For some, paper becomes the driving element of the work. Mia Pearlman of Brooklyn creates a floor-to-ceiling sculpture of a tornado out of cut paper. Gonzalo Fuenmayor of Miami, who graduated from Boston’s Museum School in 2004, presents 3-D cut-paper constructions with drawings of zeppelins chugging through rainstorms. Curly ribbons of white paper become wind; a crumpled-up sheet of blue paper is a storm cloud.
Mark Epstein of Maryland created a dazzling 39-second animation of a person in a parka leisurely strolling down a snowy sidewalk.
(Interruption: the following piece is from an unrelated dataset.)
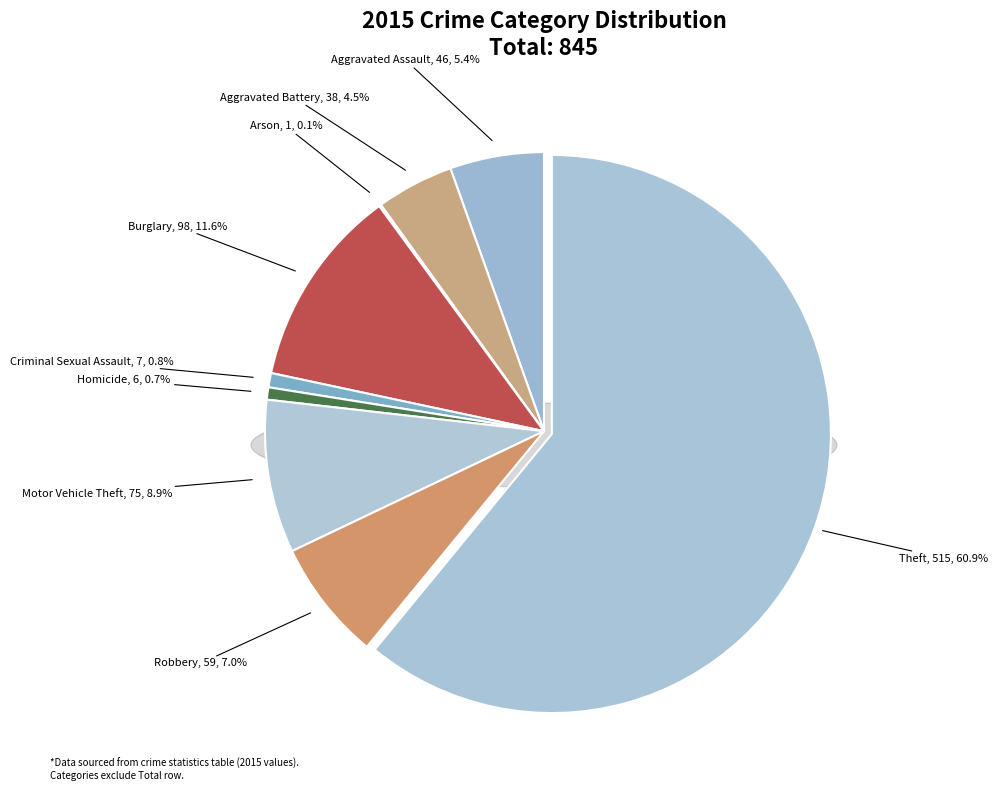

Which category accounts for the majority?

Theft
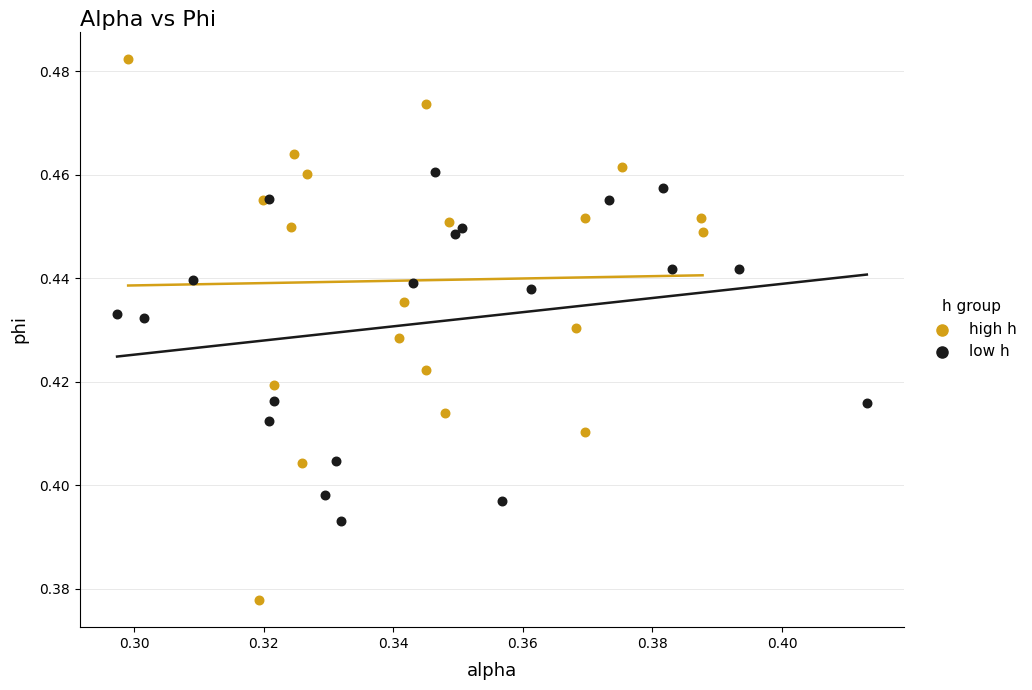

What are all the series names shown in the legend?

high h, low h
The mundane action, copied from video footage and turned into some 500 black-and-white ink drawings, serves as a skeleton on which Epstein hangs nifty strobing patterns of dots, dashes, cross-hatching, and diamonds.
For another sort of drawing show, check out “Little Lulu Lives,” a tiny lobby exhibit at Radcliffe Institute’s Schlesinger Library honoring the work of a pioneering female cartoonist. Marjorie Henderson Buell created Little Lulu, a spunky rascally cartoon girl who was a precursor to the more curmudgeonly cartoon star Nancy. (Buell, who died in 1993, was also the mother of Harvard lit professor Lawrence Buell, who with a brother donated the items seen here to the library.)
You can see Buell’s talent in letters to relatives in 1919, when she was about 15. They’re illustrated with witty pen-and-watercolor caricatures and cartoons. In an illustrated diary of a 1921 trip to Europe, her style has loosened up a bit.
She went on to syndicate John Held Jr.–inspired comics about kids and relations between the sexes. These works are represented here by original drawings as well as scrapbooks of published comics. In one, a trio of flapper ladies prepare for a night out as one says, “I’m trying to make up my mind whether to be popular tonight or to act like a lady.” In another, a group of round women exercise in a gym as a woman runs in yelling for them to stop: “Girls! The plump figure is coming back again!”